Transpercé ensanglanté, il mourut à nos pieds. Et pourtant un médecin militaire accompagné d'un infirmier soignèrent le GM blessé mais refusèrent de s'intéresser à notre camarade prétextant qu'il n'y avait plus rien à faire. Pis encore, afin de nous choquer un peu plus et de nous humilier, ils ont laissé le corps baignant dans son sang pendant plusieurs heures dans la cage. Ces salauds ont même tenté de nous servir le repas de midi avec le corps gisant au milieu de nous. Jamais je n'oublierai ces scènes effroyables.

Maurice JUIF


 

 


III - Histoire et récits - Mars 1962-C'était tout ce poids dans la tête...

2 - Témoignage de Jean-Marie HERNANDEZ

Chère Madame Gautier,

Fort heureusement , j'ai eu la chance de ne perdre aucun membre de ma famille pendant la guerre d'Algérie, par contre quelques uns de mes amis et compagnons de combat ont trouvé la mort dans la lutte désespérée que nous menions. Mon père fût, avec de nombreux autres, interné dans le camp de concentration (appelé pudiquement "de détention") de Tefeschoun au cœur du Sahara. Auparavant ils avaient été détenus à Rocher Noir de triste mémoire où, dans les caves de Debrosse, ils furent torturés. L'un de ses amis connut le supplice de la "gégène". Il eut les gonades brûlées et resta dans les bras de mon père pendant trois jours, sans aucun soin, avec une fracture du pariétal, provoqué par un coup de crosse. C'est par miracle qu'il survécut. Puis les derniers mois, ils furent internés près d'Alger au  château Holden" (je ne garantis pas cette orthographe), enfin ils furent libérés sans connaître les motifs de leur incarcération et sans avoir été jugé au préalable.

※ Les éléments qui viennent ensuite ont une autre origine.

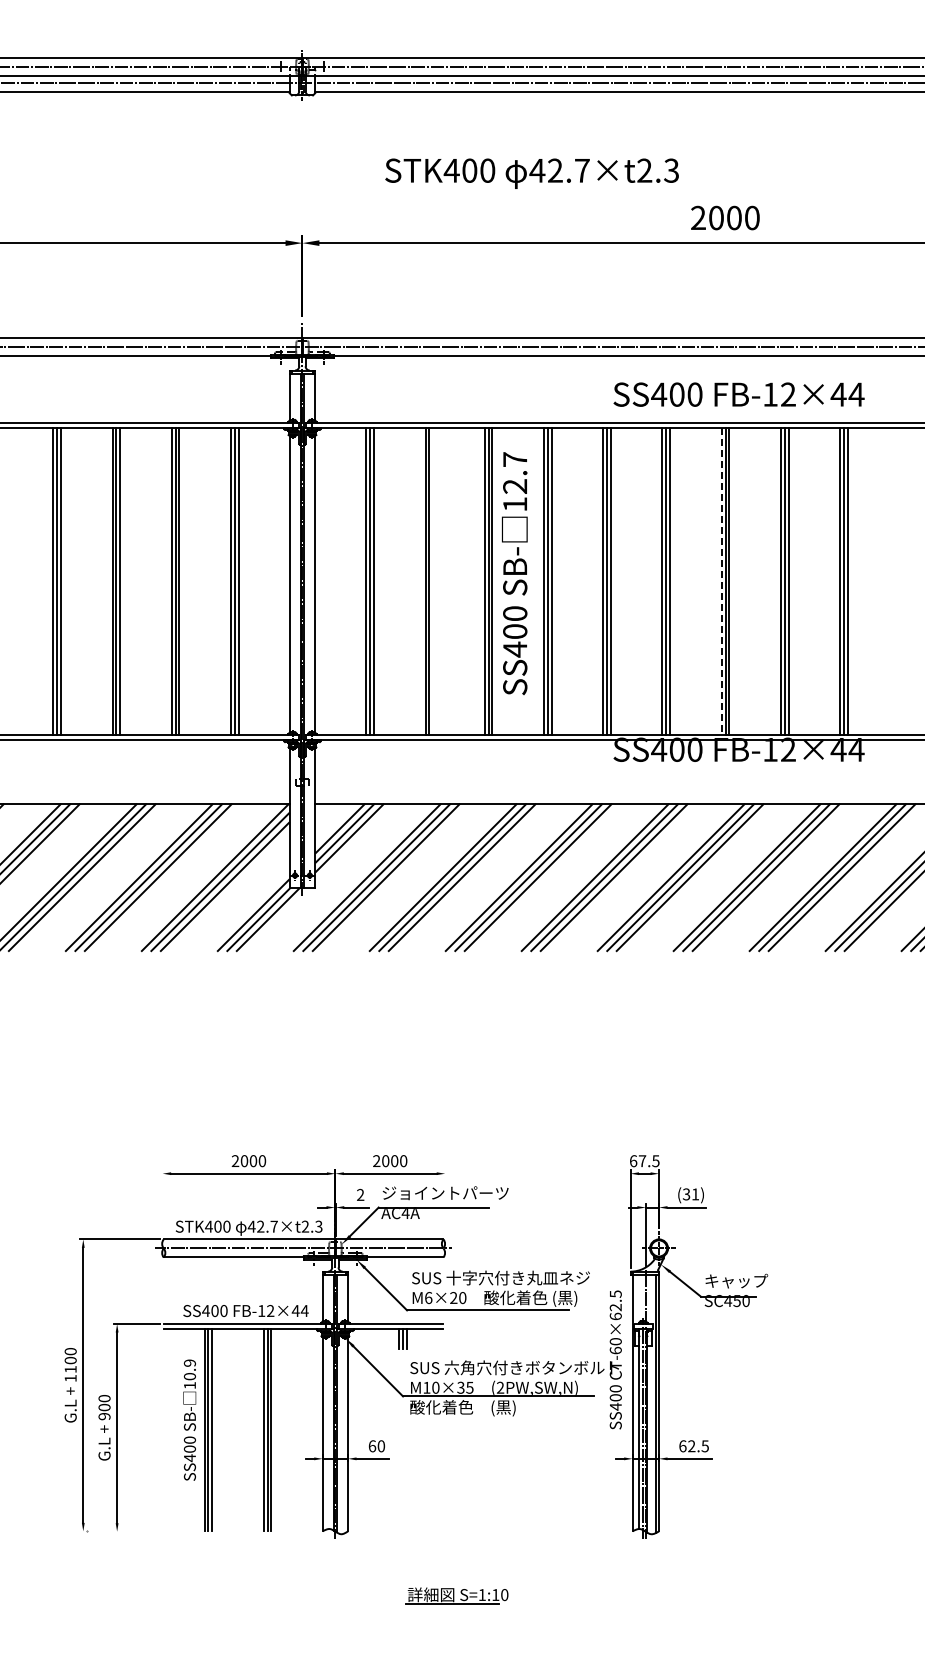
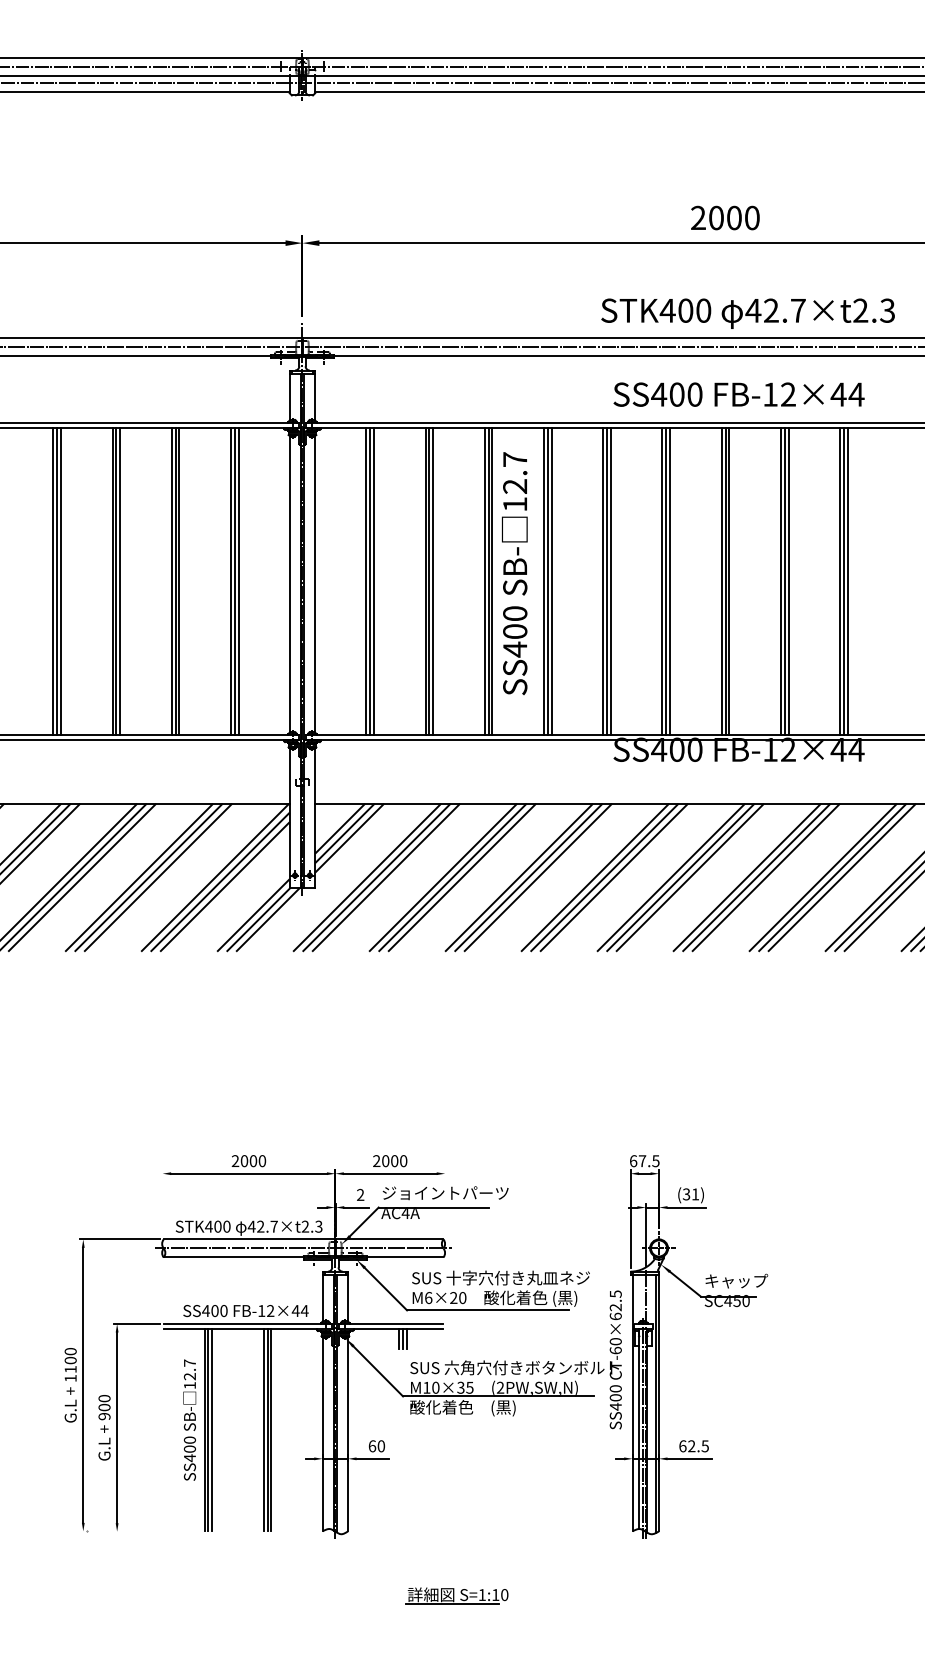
text at (531, 173) position: (531, 173) -> (747, 313)
line at (433, 581): none -> present
line at (721, 581): dashed -> solid
text at (189, 1369): 10.9 -> 12.7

Je pense qu'il y a beaucoup à dire sur les tortures que les Français firent subir à d'autres Français , alors qu'on nous rebat les oreilles depuis plus e cinquante ans avec le gouvernement de Vichy.

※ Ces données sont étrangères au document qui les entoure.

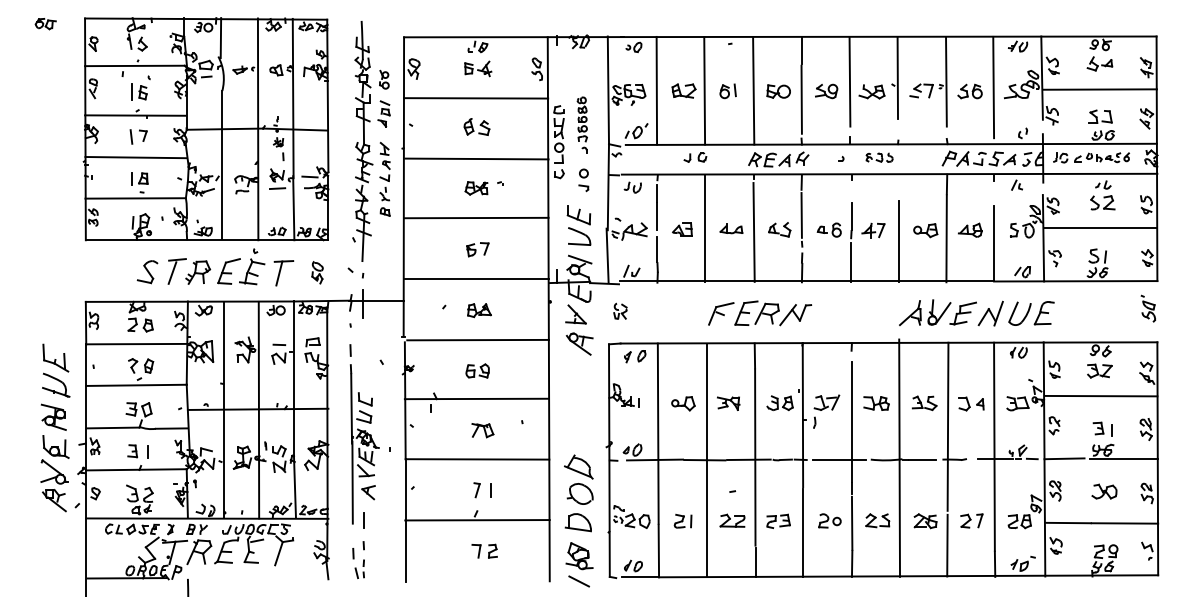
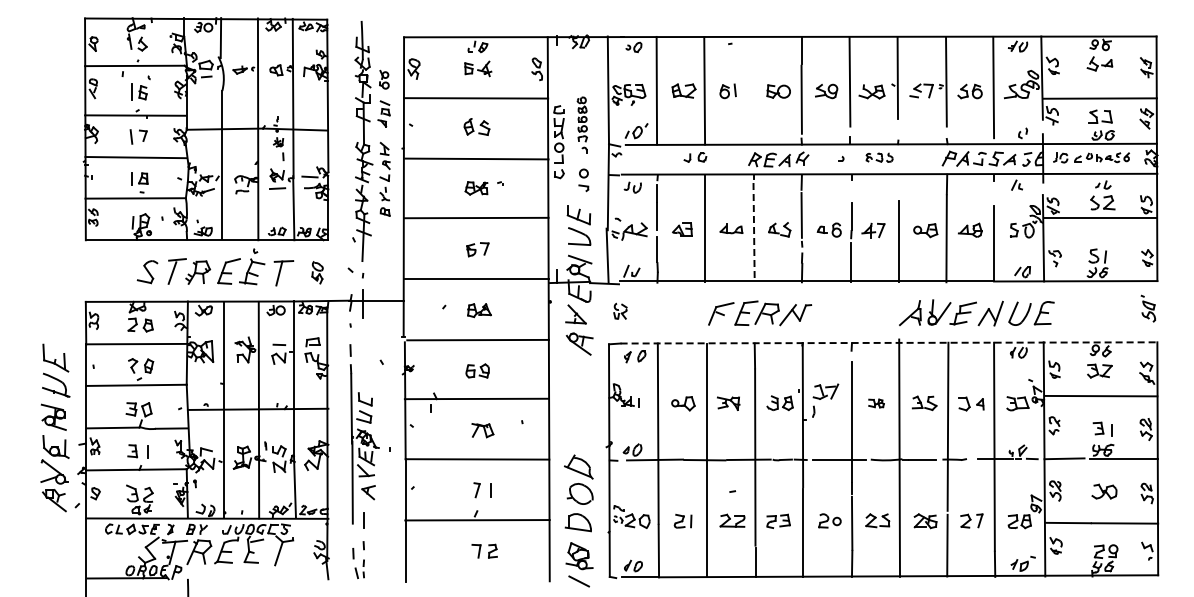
part at (45, 24): present -> none
line at (1099, 89) position: (1099, 89) -> (1099, 98)
line at (753, 90): present -> none
line at (1100, 227) position: (1100, 227) -> (1100, 217)
line at (754, 232): solid -> dashed
line at (889, 342): solid -> dashed
part at (876, 403) size: 27x15 px -> 17x11 px
part at (826, 411) position: (826, 411) -> (825, 400)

Que l'on soit un héro ou un paria ne dépend nullement de la légitimité de la cause que l'on défend, mais du seul sort des armes.

Je ne retire aucune gloire de mon engagement;  ce serait en effacer le mérite quel qu'il en eût été, mais il y a longtemps que je ne fais plus confiance au peuple français qui a, en toutes circonstances, caressé ses ennemis et oublié ses amis et ses ressortissants. Il suffit pour s'en convaincre de voir de quelle façon ont été, et sont encore, reçus ceux qui ont combattu  notre pays pour obtenir leur indépendance. Aujourd'hui, c'est nous qui devrions nous battre pour conserver la nôtre !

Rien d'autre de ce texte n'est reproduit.